Write a story about what happens next.
Scorer Comments:
This “Sufficient” response has a clear beginning, middle, and end, and does apply the general conventions of storytelling. Though the conventions of dialogue are not followed precisely, this writer attempts to add speaking parts to the story to heighten interest. Some nice detail (“We went to the Condegua galaxie. It ha seven suns 12 moons and 54 planets in its system.”) is hampered by subtle yet pervasive errors in punctuation and rather thin development of plot. The sentences, for the most part, are simple and unvaried. This response is a good example of a “Sufficient” paper that, though hampered by lack of development and some writing flaws, still tells a story that is clear and relatively detailed.

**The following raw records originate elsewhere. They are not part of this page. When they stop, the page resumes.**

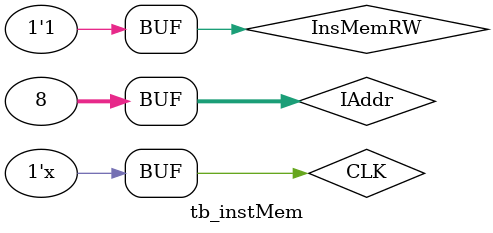
<source format=v>
`timescale 1ns / 1ps
`define clock_period 20

module tb_instMem(
    );
    
    reg [31:0] IAddr;
    reg  InsMemRW;
    reg  CLK;
    wire [31:0] IDataOut;

    
    instMem test(
           IAddr,CLK,IDataOut
        );
      
      initial CLK =1'b1;
      always#(`clock_period/2) CLK=~CLK;  
      
    initial begin
        #20
        InsMemRW = 1'b1;
        IAddr = 32'h0;
        #20
        InsMemRW = 1'b1;
        IAddr = 32'h4;
        #20
        InsMemRW = 1'b1;
        IAddr = 32'h8;
    end

endmodule
</source>
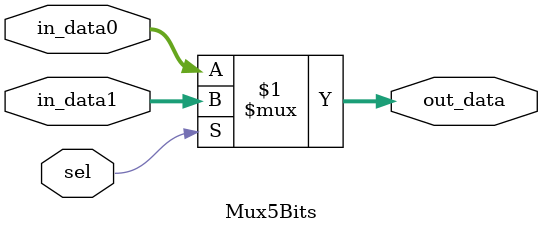
<source format=sv>
/*
 * Autor: Alejandro Bracamonte
 * Fecha: 01 de junio de 2024
 */

// Módulo Mux5Bits (Multiplexor de 5 bits)
// Selecciona entre dos conjuntos de datos de 5 bits basado en una señal de selección.
module Mux5Bits (
    input  logic [4:0] in_data0, // Primer conjunto de datos de entrada
    input  logic [4:0] in_data1, // Segundo conjunto de datos de entrada
    input  logic       sel,      // Señal de selección
    output logic [4:0] out_data  // Datos de salida
);

    assign out_data = (sel) ? in_data1 : in_data0;

endmodule

</source>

Write a story about what happens next.
Scorer Comments:
This “Uneven” response has some vivid description of the space creature: “it was whering a purple velvet spacesuit.” It does not provide much beyond that description and a couple of plot events. The lack of development, as well as problems with sentence structure, earned this paper an “Uneven” rating.
Write a story about what happens next.
Scorer Comments:
This “Uneven” response combines some characterization of the space visitor (“He had big eyes, an oval head, and two holes for nostrils”) with some very general, imprecise development. The reader is introduced to the “little space creature,” but this creature leaves before the tale unfolds much further. Statements such as “He looked kind of friendly” are not followed up in a way that would add to the story’s development. Sentence boundaries are unevenly observed; correct sentences such as “I didn’t know what to do!” are interspersed with sentences such as “I got out of the bed grabbed a flashlight went to the window lifted the blinds” that have errors in both punctuation and syntax. Overall, the level of sentence control and development make this an “uneven” response to the topic.

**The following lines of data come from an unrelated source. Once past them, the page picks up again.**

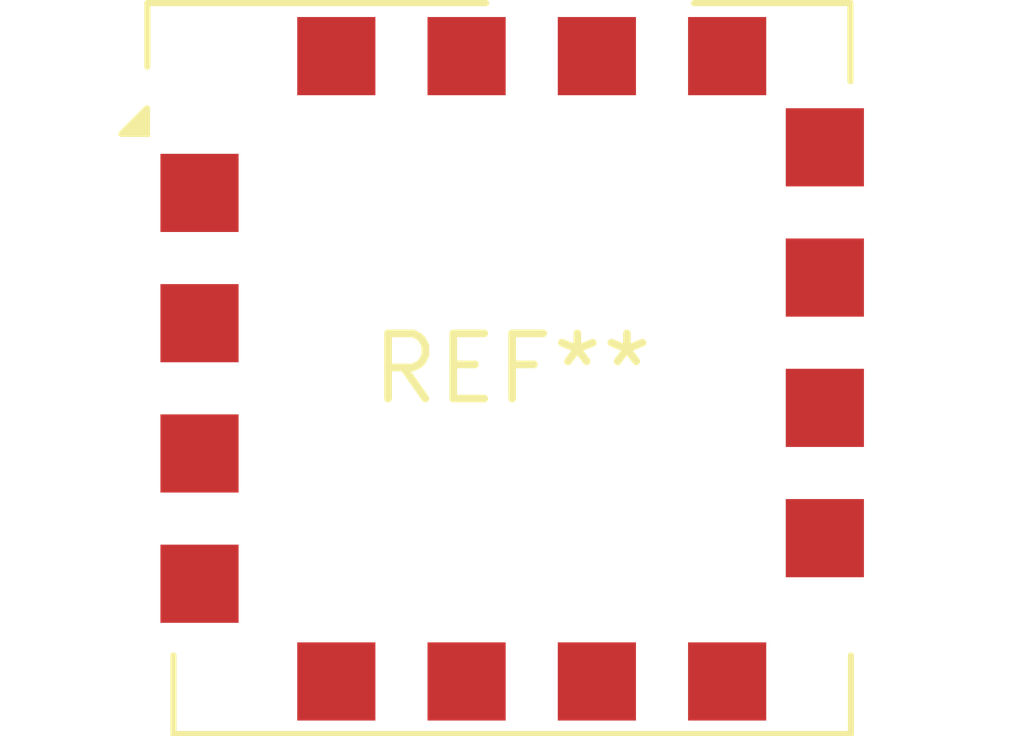
<source format=kicad_pcb>
(kicad_pcb (version 20240108) (generator pcbnew)

  (general
    (thickness 1.6)
  )

  (paper "A4")
  (layers
    (0 "F.Cu" signal)
    (31 "B.Cu" signal)
    (32 "B.Adhes" user "B.Adhesive")
    (33 "F.Adhes" user "F.Adhesive")
    (34 "B.Paste" user)
    (35 "F.Paste" user)
    (36 "B.SilkS" user "B.Silkscreen")
    (37 "F.SilkS" user "F.Silkscreen")
    (38 "B.Mask" user)
    (39 "F.Mask" user)
    (40 "Dwgs.User" user "User.Drawings")
    (41 "Cmts.User" user "User.Comments")
    (42 "Eco1.User" user "User.Eco1")
    (43 "Eco2.User" user "User.Eco2")
    (44 "Edge.Cuts" user)
    (45 "Margin" user)
    (46 "B.CrtYd" user "B.Courtyard")
    (47 "F.CrtYd" user "F.Courtyard")
    (48 "B.Fab" user)
    (49 "F.Fab" user)
    (50 "User.1" user)
    (51 "User.2" user)
    (52 "User.3" user)
    (53 "User.4" user)
    (54 "User.5" user)
    (55 "User.6" user)
    (56 "User.7" user)
    (57 "User.8" user)
    (58 "User.9" user)
  )

  (setup
    (pad_to_mask_clearance 0)
    (pcbplotparams
      (layerselection 0x00010fc_ffffffff)
      (plot_on_all_layers_selection 0x0000000_00000000)
      (disableapertmacros false)
      (usegerberextensions false)
      (usegerberattributes false)
      (usegerberadvancedattributes false)
      (creategerberjobfile false)
      (dashed_line_dash_ratio 12.000000)
      (dashed_line_gap_ratio 3.000000)
      (svgprecision 4)
      (plotframeref false)
      (viasonmask false)
      (mode 1)
      (useauxorigin false)
      (hpglpennumber 1)
      (hpglpenspeed 20)
      (hpglpendiameter 15.000000)
      (dxfpolygonmode false)
      (dxfimperialunits false)
      (dxfusepcbnewfont false)
      (psnegative false)
      (psa4output false)
      (plotreference false)
      (plotvalue false)
      (plotinvisibletext false)
      (sketchpadsonfab false)
      (subtractmaskfromsilk false)
      (outputformat 1)
      (mirror false)
      (drillshape 1)
      (scaleselection 1)
      (outputdirectory "")
    )
  )

  (net 0 "")

  (footprint "Mini-Circuits_CK605" (layer "F.Cu") (at 0 0))

)

</source>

Write a story about what happens next.
Scorer Comments:
This “Insufficient” response has some vivid description of the creature, with “bitg huge eyes in the front and back of his head.” It also includes some dramatic action: “he shot laser beams into my eyes I guess so he could read my mind.” The entire lack of punctuation makes it hard to know where sentences begin and end, and so make the story somewhat hard to read throughout. The vocabulary is also rather simple.
Write a story about what happens next.
Scorer Comments:
This “Insufficient” response does not so much tell a story as respond to the question, “What would you do if a noise woke you up at night?” For the most part, this writer is in control of sentence boundaries. The problem here is less with syntax than with development. The very brief description of the action does not develop elements of a story such as description, characterization, or plot. Overall, this is an “insufficient” response to the task.
Write a story about what happens next.
Scorer Comments:
This response was rated “Unsatisfactory” because it is so brief and undeveloped and contains numerous errors. It does have a few interesting details: “It has…silver eyes dark green head that glows.”
Write a story about what happens next.
Scorer Comments:
The errors in this “Unsatisfactory” response are so pervasive that it is difficult to make sense of the story. Though the writer is trying to respond to the topic, he or she is so hampered by lack of command of grammatical and syntactical conventions (such as sentence boundaries) that it is very difficult to decipher the story that is offered. The writing and development in this piece are clearly “Unsatisfactory.”